WHAT IS REQUIRED: Return every entry exactly as written.

(EXERCISE INPUT)

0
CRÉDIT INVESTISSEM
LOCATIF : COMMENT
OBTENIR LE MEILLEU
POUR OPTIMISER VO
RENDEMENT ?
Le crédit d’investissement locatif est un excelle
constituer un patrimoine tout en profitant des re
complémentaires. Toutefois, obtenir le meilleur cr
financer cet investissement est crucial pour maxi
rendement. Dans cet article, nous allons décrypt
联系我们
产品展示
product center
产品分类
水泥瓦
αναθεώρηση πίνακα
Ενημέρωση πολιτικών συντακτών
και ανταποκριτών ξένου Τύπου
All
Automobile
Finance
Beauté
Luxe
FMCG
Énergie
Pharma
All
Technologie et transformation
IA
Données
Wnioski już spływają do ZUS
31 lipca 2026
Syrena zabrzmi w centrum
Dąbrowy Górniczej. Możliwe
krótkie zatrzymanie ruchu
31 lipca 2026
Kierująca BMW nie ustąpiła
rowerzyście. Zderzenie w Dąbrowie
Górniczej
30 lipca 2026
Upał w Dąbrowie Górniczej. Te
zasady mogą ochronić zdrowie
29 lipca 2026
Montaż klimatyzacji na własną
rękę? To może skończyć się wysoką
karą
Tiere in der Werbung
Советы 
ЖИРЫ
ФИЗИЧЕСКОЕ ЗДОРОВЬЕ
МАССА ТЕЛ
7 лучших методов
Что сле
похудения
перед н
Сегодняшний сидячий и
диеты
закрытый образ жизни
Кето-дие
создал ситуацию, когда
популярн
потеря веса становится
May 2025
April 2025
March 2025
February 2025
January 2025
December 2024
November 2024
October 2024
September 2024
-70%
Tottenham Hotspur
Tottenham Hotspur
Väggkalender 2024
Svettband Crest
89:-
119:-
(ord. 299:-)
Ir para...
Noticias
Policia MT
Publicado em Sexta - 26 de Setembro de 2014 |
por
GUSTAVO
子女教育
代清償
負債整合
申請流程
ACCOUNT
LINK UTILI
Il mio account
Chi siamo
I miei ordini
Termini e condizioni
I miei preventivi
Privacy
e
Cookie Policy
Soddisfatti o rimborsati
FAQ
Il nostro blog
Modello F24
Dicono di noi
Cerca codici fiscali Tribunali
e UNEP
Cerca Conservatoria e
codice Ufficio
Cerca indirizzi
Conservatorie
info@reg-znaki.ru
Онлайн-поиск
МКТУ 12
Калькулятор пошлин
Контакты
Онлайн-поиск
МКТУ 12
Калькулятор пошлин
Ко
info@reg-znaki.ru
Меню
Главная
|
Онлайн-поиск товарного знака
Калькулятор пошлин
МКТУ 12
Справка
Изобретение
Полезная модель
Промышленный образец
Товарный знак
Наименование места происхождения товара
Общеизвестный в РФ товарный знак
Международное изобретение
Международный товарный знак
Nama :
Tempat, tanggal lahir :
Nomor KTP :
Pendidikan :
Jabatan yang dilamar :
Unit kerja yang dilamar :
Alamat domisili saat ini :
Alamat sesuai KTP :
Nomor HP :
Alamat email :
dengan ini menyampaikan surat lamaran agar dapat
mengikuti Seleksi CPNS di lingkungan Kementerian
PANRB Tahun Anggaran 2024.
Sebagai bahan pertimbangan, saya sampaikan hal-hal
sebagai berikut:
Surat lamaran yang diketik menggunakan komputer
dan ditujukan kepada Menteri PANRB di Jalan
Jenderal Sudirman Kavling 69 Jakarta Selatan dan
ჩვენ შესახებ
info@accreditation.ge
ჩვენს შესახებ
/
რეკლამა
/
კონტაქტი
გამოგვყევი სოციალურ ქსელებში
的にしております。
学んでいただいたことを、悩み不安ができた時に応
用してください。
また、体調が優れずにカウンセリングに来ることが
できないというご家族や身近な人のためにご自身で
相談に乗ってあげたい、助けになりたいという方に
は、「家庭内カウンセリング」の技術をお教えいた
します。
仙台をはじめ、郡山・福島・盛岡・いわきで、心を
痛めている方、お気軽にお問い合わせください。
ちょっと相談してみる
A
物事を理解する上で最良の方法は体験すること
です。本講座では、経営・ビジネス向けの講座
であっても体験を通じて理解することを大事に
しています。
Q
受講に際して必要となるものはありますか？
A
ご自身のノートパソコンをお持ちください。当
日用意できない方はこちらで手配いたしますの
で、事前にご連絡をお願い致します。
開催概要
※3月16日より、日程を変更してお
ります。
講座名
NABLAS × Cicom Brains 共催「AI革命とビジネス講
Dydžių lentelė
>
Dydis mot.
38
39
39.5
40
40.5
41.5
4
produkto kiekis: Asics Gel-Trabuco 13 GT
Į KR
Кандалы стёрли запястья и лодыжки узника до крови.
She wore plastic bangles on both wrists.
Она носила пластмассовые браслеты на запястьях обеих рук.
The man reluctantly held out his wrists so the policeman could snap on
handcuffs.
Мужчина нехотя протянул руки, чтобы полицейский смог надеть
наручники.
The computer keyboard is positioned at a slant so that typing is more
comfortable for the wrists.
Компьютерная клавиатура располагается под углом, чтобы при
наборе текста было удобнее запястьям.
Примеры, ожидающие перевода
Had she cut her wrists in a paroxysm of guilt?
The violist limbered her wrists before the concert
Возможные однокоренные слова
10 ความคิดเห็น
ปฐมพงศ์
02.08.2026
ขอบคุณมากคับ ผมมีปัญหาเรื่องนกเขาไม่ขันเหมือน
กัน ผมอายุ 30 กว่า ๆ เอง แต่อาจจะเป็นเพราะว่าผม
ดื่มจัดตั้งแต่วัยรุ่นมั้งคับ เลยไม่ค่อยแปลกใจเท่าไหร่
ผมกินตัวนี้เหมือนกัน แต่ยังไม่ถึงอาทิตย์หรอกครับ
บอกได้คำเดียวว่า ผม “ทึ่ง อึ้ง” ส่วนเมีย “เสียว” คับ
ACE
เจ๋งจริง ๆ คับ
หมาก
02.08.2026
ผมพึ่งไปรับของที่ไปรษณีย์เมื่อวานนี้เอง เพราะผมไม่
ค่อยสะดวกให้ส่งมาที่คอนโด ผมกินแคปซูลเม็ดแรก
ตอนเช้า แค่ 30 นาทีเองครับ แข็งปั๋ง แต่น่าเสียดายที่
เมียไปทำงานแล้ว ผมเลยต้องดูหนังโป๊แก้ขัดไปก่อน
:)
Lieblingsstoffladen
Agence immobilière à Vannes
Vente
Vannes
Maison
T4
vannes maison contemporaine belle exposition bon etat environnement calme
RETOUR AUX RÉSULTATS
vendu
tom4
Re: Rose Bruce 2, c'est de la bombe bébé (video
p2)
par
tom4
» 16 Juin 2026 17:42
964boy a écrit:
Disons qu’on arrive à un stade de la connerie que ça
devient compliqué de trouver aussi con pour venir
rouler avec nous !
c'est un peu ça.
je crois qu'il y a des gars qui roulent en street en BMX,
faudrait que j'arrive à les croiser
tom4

(End EXERCISE INPUT)

THE COMPLETED TASK:
0
CRÉDIT INVESTISSEM
LOCATIF : COMMENT
OBTENIR LE MEILLEU
POUR OPTIMISER VO
RENDEMENT ?
Le crédit d’investissement locatif est un excelle
constituer un patrimoine tout en profitant des re
complémentaires. Toutefois, obtenir le meilleur cr
financer cet investissement est crucial pour maxi
rendement. Dans cet article, nous allons décrypt
联系我们
产品展示
product center
产品分类
水泥瓦
αναθεώρηση πίνακα
Ενημέρωση πολιτικών συντακτών
και ανταποκριτών ξένου Τύπου
All
Automobile
Finance
Beauté
Luxe
FMCG
Énergie
Pharma
All
Technologie et transformation
IA
Données
Wnioski już spływają do ZUS
31 lipca 2026
Syrena zabrzmi w centrum
Dąbrowy Górniczej. Możliwe
krótkie zatrzymanie ruchu
31 lipca 2026
Kierująca BMW nie ustąpiła
rowerzyście. Zderzenie w Dąbrowie
Górniczej
30 lipca 2026
Upał w Dąbrowie Górniczej. Te
zasady mogą ochronić zdrowie
29 lipca 2026
Montaż klimatyzacji na własną
rękę? To może skończyć się wysoką
karą
Tiere in der Werbung
Советы 
ЖИРЫ
ФИЗИЧЕСКОЕ ЗДОРОВЬЕ
МАССА ТЕЛ
7 лучших методов
Что сле
похудения
перед н
Сегодняшний сидячий и
диеты
закрытый образ жизни
Кето-дие
создал ситуацию, когда
популярн
потеря веса становится
May 2025
April 2025
March 2025
February 2025
January 2025
December 2024
November 2024
October 2024
September 2024
-70%
Tottenham Hotspur
Tottenham Hotspur
Väggkalender 2024
Svettband Crest
89:-
119:-
(ord. 299:-)
Ir para...
Noticias
Policia MT
Publicado em Sexta - 26 de Setembro de 2014 |
por
GUSTAVO
子女教育
代清償
負債整合
申請流程
ACCOUNT
LINK UTILI
Il mio account
Chi siamo
I miei ordini
Termini e condizioni
I miei preventivi
Privacy
e
Cookie Policy
Soddisfatti o rimborsati
FAQ
Il nostro blog
Modello F24
Dicono di noi
Cerca codici fiscali Tribunali
e UNEP
Cerca Conservatoria e
codice Ufficio
Cerca indirizzi
Conservatorie
info@reg-znaki.ru
Онлайн-поиск
МКТУ 12
Калькулятор пошлин
Контакты
Онлайн-поиск
МКТУ 12
Калькулятор пошлин
Ко
info@reg-znaki.ru
Меню
Главная
|
Онлайн-поиск товарного знака
Калькулятор пошлин
МКТУ 12
Справка
Изобретение
Полезная модель
Промышленный образец
Товарный знак
Наименование места происхождения товара
Общеизвестный в РФ товарный знак
Международное изобретение
Международный товарный знак
Nama :
Tempat, tanggal lahir :
Nomor KTP :
Pendidikan :
Jabatan yang dilamar :
Unit kerja yang dilamar :
Alamat domisili saat ini :
Alamat sesuai KTP :
Nomor HP :
Alamat email :
dengan ini menyampaikan surat lamaran agar dapat
mengikuti Seleksi CPNS di lingkungan Kementerian
PANRB Tahun Anggaran 2024.
Sebagai bahan pertimbangan, saya sampaikan hal-hal
sebagai berikut:
Surat lamaran yang diketik menggunakan komputer
dan ditujukan kepada Menteri PANRB di Jalan
Jenderal Sudirman Kavling 69 Jakarta Selatan dan
ჩვენ შესახებ
info@accreditation.ge
ჩვენს შესახებ
/
რეკლამა
/
კონტაქტი
გამოგვყევი სოციალურ ქსელებში
的にしております。
学んでいただいたことを、悩み不安ができた時に応
用してください。
また、体調が優れずにカウンセリングに来ることが
できないというご家族や身近な人のためにご自身で
相談に乗ってあげたい、助けになりたいという方に
は、「家庭内カウンセリング」の技術をお教えいた
します。
仙台をはじめ、郡山・福島・盛岡・いわきで、心を
痛めている方、お気軽にお問い合わせください。
ちょっと相談してみる
A
物事を理解する上で最良の方法は体験すること
です。本講座では、経営・ビジネス向けの講座
であっても体験を通じて理解することを大事に
しています。
Q
受講に際して必要となるものはありますか？
A
ご自身のノートパソコンをお持ちください。当
日用意できない方はこちらで手配いたしますの
で、事前にご連絡をお願い致します。
開催概要
※3月16日より、日程を変更してお
ります。
講座名
NABLAS × Cicom Brains 共催「AI革命とビジネス講
Dydžių lentelė
>
Dydis mot.
38
39
39.5
40
40.5
41.5
4
produkto kiekis: Asics Gel-Trabuco 13 GT
Į KR
Кандалы стёрли запястья и лодыжки узника до крови.
She wore plastic bangles on both wrists.
Она носила пластмассовые браслеты на запястьях обеих рук.
The man reluctantly held out his wrists so the policeman could snap on
handcuffs.
Мужчина нехотя протянул руки, чтобы полицейский смог надеть
наручники.
The computer keyboard is positioned at a slant so that typing is more
comfortable for the wrists.
Компьютерная клавиатура располагается под углом, чтобы при
наборе текста было удобнее запястьям.
Примеры, ожидающие перевода
Had she cut her wrists in a paroxysm of guilt?
The violist limbered her wrists before the concert
Возможные однокоренные слова
10 ความคิดเห็น
ปฐมพงศ์
02.08.2026
ขอบคุณมากคับ ผมมีปัญหาเรื่องนกเขาไม่ขันเหมือน
กัน ผมอายุ 30 กว่า ๆ เอง แต่อาจจะเป็นเพราะว่าผม
ดื่มจัดตั้งแต่วัยรุ่นมั้งคับ เลยไม่ค่อยแปลกใจเท่าไหร่
ผมกินตัวนี้เหมือนกัน แต่ยังไม่ถึงอาทิตย์หรอกครับ
บอกได้คำเดียวว่า ผม “ทึ่ง อึ้ง” ส่วนเมีย “เสียว” คับ
ACE
เจ๋งจริง ๆ คับ
หมาก
02.08.2026
ผมพึ่งไปรับของที่ไปรษณีย์เมื่อวานนี้เอง เพราะผมไม่
ค่อยสะดวกให้ส่งมาที่คอนโด ผมกินแคปซูลเม็ดแรก
ตอนเช้า แค่ 30 นาทีเองครับ แข็งปั๋ง แต่น่าเสียดายที่
เมียไปทำงานแล้ว ผมเลยต้องดูหนังโป๊แก้ขัดไปก่อน
:)
Lieblingsstoffladen
Agence immobilière à Vannes
Vente
Vannes
Maison
T4
vannes maison contemporaine belle exposition bon etat environnement calme
RETOUR AUX RÉSULTATS
vendu
tom4
Re: Rose Bruce 2, c'est de la bombe bébé (video
p2)
par
tom4
» 16 Juin 2026 17:42
964boy a écrit:
Disons qu’on arrive à un stade de la connerie que ça
devient compliqué de trouver aussi con pour venir
rouler avec nous !
c'est un peu ça.
je crois qu'il y a des gars qui roulent en street en BMX,
faudrait que j'arrive à les croiser
tom4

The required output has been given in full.